Sebenarnya menilik keberadaan Teman Ahok disebabkan karena ketidakpastian apakah Ahok akan dicalonkan atau tidak. Dengan adanya partai yang mendukung Ahok seharusnya Temah Ahok tidak perlu ada lagi. Begitu logika mudahnya.
Masalahnya kalau ada partai yang mendukung Ahok sekarang, sepenuhnya karena melihat antusiasme warga Jakarta yang mengumpulkan KTP karena melihat militansinya relawan teman Ahok berjuang yang menggambarkan betapa sosok Ahok itu benar-benar berkarakter dan teruji.
Ahok memang beda dari pejabat umumnya yang meskipun idealis tetapi kemudian luntur dalam kong kalikong transaksional kepentingan partai, kelompok serta atas nama etika balas budi.
Trus bagaimana dengan PDIP
Perhelatan Rakernas PDIP barusan, menunjukkan bahwa Ahok istimewa di kalangan PDIP. Ketua Umumnya juga memiliki hubungan baik dengan Ahok. Komposisi DPRD DKI juga secara proposional, PDIP dapat mengajukan calon tanpa harus koalisi dengan partai lain.
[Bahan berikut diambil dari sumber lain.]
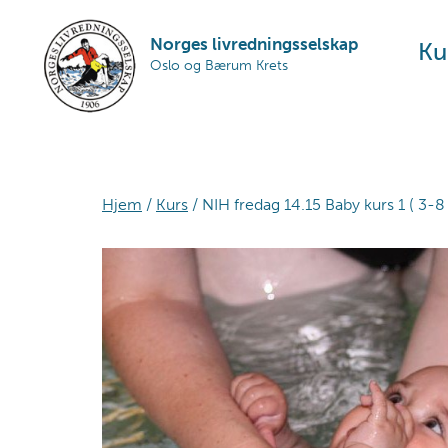
Skip
Skip
Skip
to
to
to
Norges livredningsselskap
Ku
Oslo og Bærum Krets
primary
main
footer
navigation
content
Hjem
/
Kurs
/ NIH fredag 14.15 Baby kurs 1 ( 3-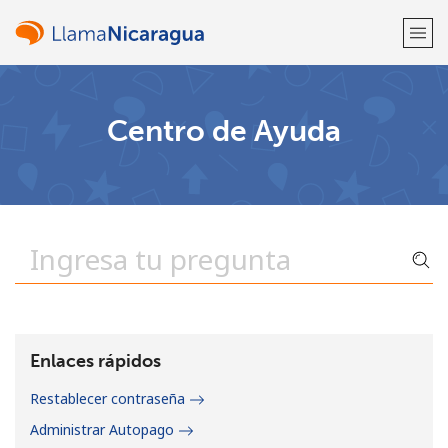
¡Bienvenido!
Centro de Ayuda
¿Ya tienes una cuenta?
Inicia sesión →
Regístrate con
o
Enlaces rápidos
Restablecer contraseña
Administrar Autopago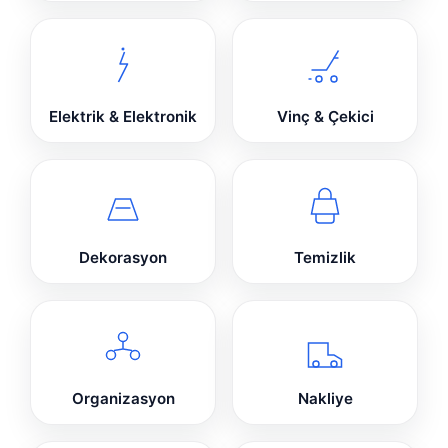
Elektrik & Elektronik
Vinç & Çekici
Dekorasyon
Temizlik
Organizasyon
Nakliye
Posisi PDIP mengiurkan untuk calon gubernur DKI di banding partai lain.
Jika PDIP mencalonkan Ahok maka Teman Ahok tidak perlu lagi mengumpulkan KTP dan Ahok lebih gampang melenggang mencalonkan diri.
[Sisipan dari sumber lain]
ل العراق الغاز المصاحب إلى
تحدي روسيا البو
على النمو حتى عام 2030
Masalahnya adalah apakah PDIP benar-benar mencalonkan AHOK yang tidak bisa diatur dan terkenal dengan tidak loyal pada partai. Apakah PDIP mau mencalonkan orang yang memiliki tekad lebih loyal pada kepentingan rakyatnya daripada kepentingan partai? Ada beberapa kader PDIP yang kemudian terlempar dan bahkan di depak di akhir karena partai mengutamakan kepentingannya saat itu yang kadang-kadang tidak perduli untuk kepentingan jangka panjangnya. Coba mulai mengingat sejak dari pemilihan siapa calon wapres dan penentuan menteri, Â ada kader PDIP telah memakai baju putih tapi kemudian namanya tidak diumumkan. Demikian juga calon gubernur Jateng yang kemudian dialihkan pada Gubernur Jateng yang menjabat saat ini dan itu terjadi saat-saat akhir. O.ow Ahok akan berada dalam pusaran ketidakpastian apakah akan timbul atau tenggelam. Â Lain cerita bilamana PDIP mengeluarkan pernyataan tanpa syarat mendukung Ahok sama seperti yang dilakukan NASDEM.
Rekaman Riza Chalid pengusaha minyak yang terungkap pada kasus etika ketua DPR Setya Novanto, mengemukakan bagaimana Jokowi mendapatkan desakan kuat dari Ketum PDIP untuk memilih Budi Gunawan sebagai Kapolri. Jika ini benar, maka bisa dibayangkan bagaimana Ahok harus menyesuaikan dengan kepentingan Ibu. Alih-alih mengurus Jakarta, malah mengurus kasak kusuk kepentingan penyesuaian yang diminta.
Kalau itu betul juga, maka kasak-kusuk melemahkan KPK bisa jadi karena KPK berani mengusik kepentingan meloloskan Budi Gunawan sebagai Calon Kapolri pada waktu itu.
Mungkin Ahok tidak takut PDIP tidak mencalonkan dirinya, tapi apakah Ahok tidak takut melihat bagaaimana lembaga sekaliber KPK dan dipercaya masyarakat bisa diobrak abrik. Selain personil KPK yang terlontar….UU KPK juga hendak direvisi bukan untuk penguatan tapi cenderung membatasi keleluasaan menangkap koruptor.
Wagub Jarot saja tidak berani jadi wagup Ahok jika belum ada restu dari partai. Mungkin Mas Jarot tahu betul bagaimana akibatnya bila tidak dapat menunjukkan loyalitas pada partai (atau mungkin Ketumnya).